──────── Provided material ────────
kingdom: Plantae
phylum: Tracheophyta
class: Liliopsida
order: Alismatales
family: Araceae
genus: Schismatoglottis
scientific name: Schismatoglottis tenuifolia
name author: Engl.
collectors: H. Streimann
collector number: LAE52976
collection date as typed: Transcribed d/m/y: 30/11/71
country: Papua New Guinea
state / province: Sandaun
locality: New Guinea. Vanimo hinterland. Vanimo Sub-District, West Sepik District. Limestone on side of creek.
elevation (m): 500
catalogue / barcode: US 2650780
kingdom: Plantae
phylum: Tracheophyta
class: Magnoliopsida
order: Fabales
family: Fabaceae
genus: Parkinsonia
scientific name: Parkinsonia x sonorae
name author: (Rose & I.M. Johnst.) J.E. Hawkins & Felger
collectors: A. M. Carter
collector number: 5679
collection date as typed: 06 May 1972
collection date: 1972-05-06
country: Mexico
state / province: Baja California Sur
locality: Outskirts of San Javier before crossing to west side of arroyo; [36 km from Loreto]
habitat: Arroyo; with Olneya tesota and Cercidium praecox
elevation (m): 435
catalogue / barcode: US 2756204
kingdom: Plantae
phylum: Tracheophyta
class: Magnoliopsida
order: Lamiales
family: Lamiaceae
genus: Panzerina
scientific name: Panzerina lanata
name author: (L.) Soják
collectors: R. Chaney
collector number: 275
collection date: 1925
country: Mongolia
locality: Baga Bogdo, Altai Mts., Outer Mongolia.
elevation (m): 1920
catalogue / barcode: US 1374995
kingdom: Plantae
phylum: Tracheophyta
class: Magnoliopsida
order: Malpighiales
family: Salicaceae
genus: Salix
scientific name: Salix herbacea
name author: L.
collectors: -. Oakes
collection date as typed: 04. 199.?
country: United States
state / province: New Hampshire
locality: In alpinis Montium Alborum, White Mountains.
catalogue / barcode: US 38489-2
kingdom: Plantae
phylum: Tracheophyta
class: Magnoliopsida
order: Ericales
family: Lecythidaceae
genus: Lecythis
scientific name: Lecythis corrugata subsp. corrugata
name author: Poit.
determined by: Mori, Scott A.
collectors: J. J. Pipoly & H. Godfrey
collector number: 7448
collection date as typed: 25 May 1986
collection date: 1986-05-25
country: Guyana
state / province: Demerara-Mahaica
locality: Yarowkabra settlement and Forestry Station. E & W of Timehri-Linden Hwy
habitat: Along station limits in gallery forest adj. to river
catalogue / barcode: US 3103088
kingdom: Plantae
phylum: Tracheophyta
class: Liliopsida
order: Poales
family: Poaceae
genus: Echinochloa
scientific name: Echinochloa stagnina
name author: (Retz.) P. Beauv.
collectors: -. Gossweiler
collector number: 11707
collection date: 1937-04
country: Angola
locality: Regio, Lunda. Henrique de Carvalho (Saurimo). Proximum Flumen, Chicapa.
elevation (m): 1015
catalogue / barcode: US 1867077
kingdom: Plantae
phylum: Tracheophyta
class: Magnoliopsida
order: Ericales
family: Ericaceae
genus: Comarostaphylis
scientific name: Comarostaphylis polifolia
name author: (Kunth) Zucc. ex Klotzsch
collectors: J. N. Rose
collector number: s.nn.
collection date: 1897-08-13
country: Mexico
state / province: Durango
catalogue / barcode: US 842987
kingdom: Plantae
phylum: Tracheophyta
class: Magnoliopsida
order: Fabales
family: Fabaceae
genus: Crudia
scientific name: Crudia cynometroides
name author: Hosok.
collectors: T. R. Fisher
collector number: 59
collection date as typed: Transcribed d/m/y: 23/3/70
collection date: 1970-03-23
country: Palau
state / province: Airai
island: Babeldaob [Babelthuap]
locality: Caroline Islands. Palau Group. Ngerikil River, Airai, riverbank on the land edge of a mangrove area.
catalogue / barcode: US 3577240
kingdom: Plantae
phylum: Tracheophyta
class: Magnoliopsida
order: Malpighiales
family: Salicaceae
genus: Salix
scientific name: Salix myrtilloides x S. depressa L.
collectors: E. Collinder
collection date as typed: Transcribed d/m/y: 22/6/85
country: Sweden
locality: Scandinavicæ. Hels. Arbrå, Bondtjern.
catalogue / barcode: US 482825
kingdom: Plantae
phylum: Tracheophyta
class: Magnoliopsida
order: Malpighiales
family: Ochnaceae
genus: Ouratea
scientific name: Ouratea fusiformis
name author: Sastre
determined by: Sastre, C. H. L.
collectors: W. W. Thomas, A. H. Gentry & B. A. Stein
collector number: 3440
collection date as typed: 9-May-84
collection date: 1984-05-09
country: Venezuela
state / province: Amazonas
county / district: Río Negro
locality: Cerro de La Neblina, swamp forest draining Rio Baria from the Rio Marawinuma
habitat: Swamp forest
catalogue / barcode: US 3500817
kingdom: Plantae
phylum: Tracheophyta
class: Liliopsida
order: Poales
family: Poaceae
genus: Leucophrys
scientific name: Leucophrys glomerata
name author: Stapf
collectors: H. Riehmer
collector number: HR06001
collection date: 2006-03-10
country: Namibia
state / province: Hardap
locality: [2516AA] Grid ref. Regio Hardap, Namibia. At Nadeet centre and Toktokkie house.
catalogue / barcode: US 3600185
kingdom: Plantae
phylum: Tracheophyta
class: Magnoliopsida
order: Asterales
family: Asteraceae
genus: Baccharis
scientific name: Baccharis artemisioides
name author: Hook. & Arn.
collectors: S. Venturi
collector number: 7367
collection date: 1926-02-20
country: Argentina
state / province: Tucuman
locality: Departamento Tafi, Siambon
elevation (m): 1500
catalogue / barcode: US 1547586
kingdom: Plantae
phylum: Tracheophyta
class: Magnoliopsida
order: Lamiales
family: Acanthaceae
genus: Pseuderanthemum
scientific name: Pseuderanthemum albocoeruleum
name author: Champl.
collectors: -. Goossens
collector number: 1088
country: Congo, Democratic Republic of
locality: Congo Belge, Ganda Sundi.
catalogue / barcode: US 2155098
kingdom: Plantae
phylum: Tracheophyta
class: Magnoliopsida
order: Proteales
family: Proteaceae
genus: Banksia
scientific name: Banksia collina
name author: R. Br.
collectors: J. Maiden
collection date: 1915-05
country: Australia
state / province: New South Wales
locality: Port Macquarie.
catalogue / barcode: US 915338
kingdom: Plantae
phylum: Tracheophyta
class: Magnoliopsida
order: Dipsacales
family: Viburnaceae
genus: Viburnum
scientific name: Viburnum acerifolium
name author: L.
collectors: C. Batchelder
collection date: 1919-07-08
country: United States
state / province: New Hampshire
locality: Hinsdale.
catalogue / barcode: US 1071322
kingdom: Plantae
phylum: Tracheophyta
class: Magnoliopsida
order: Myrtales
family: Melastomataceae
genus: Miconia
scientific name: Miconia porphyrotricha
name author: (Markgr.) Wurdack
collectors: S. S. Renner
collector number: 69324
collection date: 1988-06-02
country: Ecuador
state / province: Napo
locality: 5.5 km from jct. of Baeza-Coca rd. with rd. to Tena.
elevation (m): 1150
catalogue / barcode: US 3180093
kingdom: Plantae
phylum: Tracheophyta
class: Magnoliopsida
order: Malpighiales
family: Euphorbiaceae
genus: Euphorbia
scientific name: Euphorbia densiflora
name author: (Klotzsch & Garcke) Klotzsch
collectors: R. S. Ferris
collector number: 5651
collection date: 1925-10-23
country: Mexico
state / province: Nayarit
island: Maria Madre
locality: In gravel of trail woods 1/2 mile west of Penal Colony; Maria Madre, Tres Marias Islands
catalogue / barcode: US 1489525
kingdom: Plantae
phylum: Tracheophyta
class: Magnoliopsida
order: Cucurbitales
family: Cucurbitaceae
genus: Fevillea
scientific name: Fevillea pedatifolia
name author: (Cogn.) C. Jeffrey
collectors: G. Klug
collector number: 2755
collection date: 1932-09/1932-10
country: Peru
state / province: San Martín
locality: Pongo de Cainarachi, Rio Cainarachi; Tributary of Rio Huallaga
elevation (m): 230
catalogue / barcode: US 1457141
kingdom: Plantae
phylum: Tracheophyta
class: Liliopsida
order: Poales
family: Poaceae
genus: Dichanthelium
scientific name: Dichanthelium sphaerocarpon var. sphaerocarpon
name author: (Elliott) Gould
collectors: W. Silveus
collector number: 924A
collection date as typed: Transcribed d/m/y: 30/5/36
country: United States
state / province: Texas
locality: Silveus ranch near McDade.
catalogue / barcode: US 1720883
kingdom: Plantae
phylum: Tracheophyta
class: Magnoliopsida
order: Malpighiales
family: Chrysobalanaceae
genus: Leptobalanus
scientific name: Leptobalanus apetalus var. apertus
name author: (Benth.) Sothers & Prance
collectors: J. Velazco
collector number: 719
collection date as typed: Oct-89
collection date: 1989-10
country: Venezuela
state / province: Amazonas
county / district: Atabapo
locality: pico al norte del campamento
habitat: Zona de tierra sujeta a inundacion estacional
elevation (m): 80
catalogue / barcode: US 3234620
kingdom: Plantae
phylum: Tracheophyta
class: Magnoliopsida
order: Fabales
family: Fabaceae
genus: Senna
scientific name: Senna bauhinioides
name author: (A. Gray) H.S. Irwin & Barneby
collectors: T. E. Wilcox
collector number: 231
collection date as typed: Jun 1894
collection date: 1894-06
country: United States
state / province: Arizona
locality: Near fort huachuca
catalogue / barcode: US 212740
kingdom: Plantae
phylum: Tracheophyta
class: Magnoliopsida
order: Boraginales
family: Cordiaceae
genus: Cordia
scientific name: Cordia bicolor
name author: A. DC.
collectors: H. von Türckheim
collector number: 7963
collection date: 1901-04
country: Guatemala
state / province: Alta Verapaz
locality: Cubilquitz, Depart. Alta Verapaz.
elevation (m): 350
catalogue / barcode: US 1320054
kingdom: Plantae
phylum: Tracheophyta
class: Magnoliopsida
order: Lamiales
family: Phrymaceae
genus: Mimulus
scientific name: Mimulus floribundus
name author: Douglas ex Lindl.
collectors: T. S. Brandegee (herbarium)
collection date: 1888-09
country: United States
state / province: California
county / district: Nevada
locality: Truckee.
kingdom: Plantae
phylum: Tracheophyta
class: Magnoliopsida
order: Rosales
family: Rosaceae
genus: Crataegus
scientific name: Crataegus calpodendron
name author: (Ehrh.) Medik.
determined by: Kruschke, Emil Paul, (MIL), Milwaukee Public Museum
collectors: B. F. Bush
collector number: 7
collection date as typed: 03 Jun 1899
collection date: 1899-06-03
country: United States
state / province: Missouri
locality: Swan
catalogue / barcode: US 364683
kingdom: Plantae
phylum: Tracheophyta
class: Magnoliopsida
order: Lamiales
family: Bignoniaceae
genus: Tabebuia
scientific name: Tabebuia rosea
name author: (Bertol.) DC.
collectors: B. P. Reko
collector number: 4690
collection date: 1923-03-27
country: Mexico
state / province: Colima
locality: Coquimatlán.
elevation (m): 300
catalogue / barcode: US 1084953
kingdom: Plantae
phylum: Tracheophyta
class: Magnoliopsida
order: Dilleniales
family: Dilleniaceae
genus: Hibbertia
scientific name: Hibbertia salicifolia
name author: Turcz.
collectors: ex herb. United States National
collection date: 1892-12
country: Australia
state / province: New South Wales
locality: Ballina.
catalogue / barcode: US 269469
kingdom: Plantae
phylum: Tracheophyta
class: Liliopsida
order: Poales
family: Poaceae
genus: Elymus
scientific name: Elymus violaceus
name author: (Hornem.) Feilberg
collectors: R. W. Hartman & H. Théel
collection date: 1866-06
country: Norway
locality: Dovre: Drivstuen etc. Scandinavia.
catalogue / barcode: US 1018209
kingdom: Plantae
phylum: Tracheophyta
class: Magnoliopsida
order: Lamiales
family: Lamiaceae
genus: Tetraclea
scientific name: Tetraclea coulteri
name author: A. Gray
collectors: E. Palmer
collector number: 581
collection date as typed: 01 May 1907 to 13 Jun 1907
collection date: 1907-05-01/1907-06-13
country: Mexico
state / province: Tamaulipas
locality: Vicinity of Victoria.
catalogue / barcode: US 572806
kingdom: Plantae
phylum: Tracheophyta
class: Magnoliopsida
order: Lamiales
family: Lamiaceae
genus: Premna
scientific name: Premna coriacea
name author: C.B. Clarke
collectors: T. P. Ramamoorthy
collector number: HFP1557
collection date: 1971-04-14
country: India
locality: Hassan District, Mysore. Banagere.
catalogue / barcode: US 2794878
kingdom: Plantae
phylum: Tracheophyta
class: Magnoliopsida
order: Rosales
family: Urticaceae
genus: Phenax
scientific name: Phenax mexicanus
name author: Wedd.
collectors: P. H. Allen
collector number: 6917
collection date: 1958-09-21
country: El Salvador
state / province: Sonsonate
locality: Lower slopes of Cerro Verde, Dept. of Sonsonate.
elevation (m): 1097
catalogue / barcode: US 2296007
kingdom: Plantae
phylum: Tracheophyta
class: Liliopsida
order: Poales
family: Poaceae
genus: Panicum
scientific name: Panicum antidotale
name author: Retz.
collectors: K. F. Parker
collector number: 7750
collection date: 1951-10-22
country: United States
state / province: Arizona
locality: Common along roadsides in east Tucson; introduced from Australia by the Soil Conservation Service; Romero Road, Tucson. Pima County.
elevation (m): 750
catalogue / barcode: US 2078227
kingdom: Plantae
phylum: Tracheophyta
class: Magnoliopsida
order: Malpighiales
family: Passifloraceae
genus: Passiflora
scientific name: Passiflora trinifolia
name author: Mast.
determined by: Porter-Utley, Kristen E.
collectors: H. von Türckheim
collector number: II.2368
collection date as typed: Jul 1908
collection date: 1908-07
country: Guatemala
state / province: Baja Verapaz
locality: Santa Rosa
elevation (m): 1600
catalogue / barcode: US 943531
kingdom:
────────
▸ **Problem**:
Extract verbatim the lines from the one containing "collectors: A. M. Carter" through the one containing "catalogue / barcode: US 1374995", both included.

▸ **The response**:
collectors: A. M. Carter
collector number: 5679
collection date as typed: 06 May 1972
collection date: 1972-05-06
country: Mexico
state / province: Baja California Sur
locality: Outskirts of San Javier before crossing to west side of arroyo; [36 km from Loreto]
habitat: Arroyo; with Olneya tesota and Cercidium praecox
elevation (m): 435
catalogue / barcode: US 2756204
kingdom: Plantae
phylum: Tracheophyta
class: Magnoliopsida
order: Lamiales
family: Lamiaceae
genus: Panzerina
scientific name: Panzerina lanata
name author: (L.) Soják
collectors: R. Chaney
collector number: 275
collection date: 1925
country: Mongolia
locality: Baga Bogdo, Altai Mts., Outer Mongolia.
elevation (m): 1920
catalogue / barcode: US 1374995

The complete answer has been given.